The 1961 Sports Broadcasting Act
Enacted 64 years ago—long before the rise of digital streaming—the Sports Broadcasting Act (SBA) preemptively granted the NFL, MLB, NBA, and NHL an antitrust exemption for agreements relating to the sponsored telecasting of their games. When Congress passed the SBA, it was initially seen as a potential remedy for major sports leagues because of the perceived market power of network broadcasters, and concerns regarding competition for limited airtime that could result in an imbalance in profitability for the leagues’ smaller teams, potentially hurting competition.
To address this, the SBA included a blackout provision that allows professional sports leagues to prevent games from being televised in a team’s home territory on days when the team is playing at home, thereby encouraging in-person attendance and protecting ticket sales. Under the SBA, leagues also have the ability to pool their television rights and revenue without raising antitrust concerns.
Diminishing Relevancy of the SBA
The Committee investigation suggests concerns that what was once viewed as a remedy may now result in unintended consequences. The SBA’s antitrust exemption, which only applies to sponsored telecasting, did not anticipate a landscape where streaming platforms and digital distribution dominate how fans watch live sports.
Despite rapid technological change, the Committee highlighted that,
“. . .it is sometimes more difficult and more expensive for some fans to watch their teams during the season. In some major sports leagues, a fan may need to sign up for multiple streaming platforms and purchase an over-the-air antenna to watch every game at home. Even then, because every major sports league has its own blackout restrictions, there are certain games that fans cannot watch at home regardless of how much they are willing to pay or how many streaming services they purchase.”
The Committee noted that courts have grappled with the language of the SBA in a more modern society, finding that the SBA “does not exempt sports leagues from antitrust liability when it comes to distribution channels where subscribers pay a fee, such as cable television, satellite, pay-per-view, or digital streaming services.”

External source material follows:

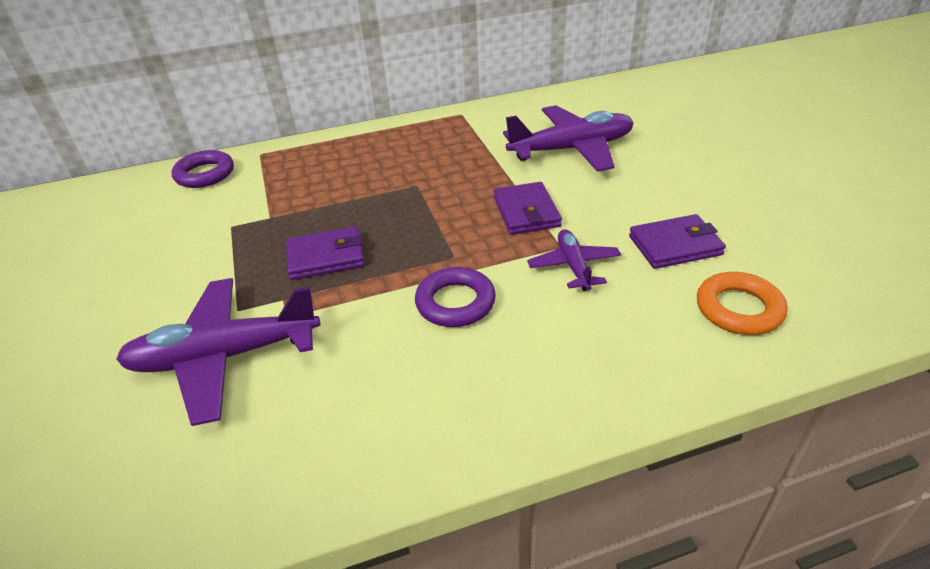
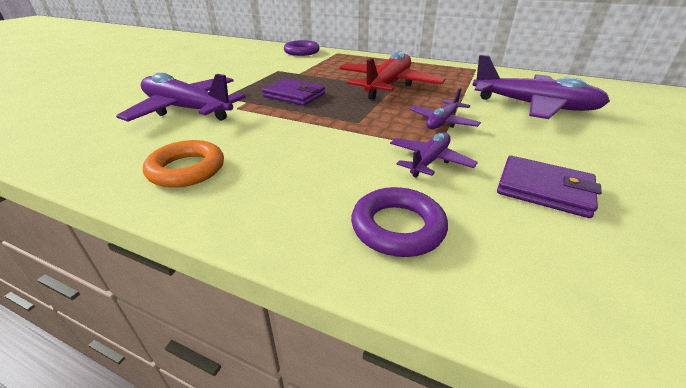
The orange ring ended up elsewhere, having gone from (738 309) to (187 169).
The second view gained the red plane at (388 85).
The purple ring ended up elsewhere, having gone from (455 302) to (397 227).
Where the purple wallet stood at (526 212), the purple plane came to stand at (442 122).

This has led the Committee to warn that most of the Big Four leagues’ current distribution agreements are now potentially subject to antitrust challenges, creating “legal uncertainty, distorting the market, and ‘effectively expanding the blind spot for potential antitrust violations.’” The Committee has requested responses from the Big Four sports league commissioners this month, suggesting an expedited review by the Committee of whether and to what extent the SBA still makes sense in such a robust digital world.
Broader Antitrust Scrutiny in Sports
The House Judiciary Committee’s recent scrutiny of the Sports Broadcasting Act is just the latest example of increased antitrust attention in the US sports sector, and on sports broadcasting specifically – from Chairman Jordan and the Judiciary Committee’s recent Formula 1 investigation, to Fubo’s private antitrust litigation challenging a sports-focused streaming package on monopolization grounds. See our article, Flag on the play: SDNY District Court grants preliminary injunction halting joint venture set to offer a “skinny” sports bundle package, citing antitrust concerns.
Taken together, these developments reflect mounting interest from both lawmakers and market participants in utilizing antitrust law to shape the direction of US sports growth – and sports organizations face growing pressure to position and defend their business practices against a broad and evolving range of US competition rules.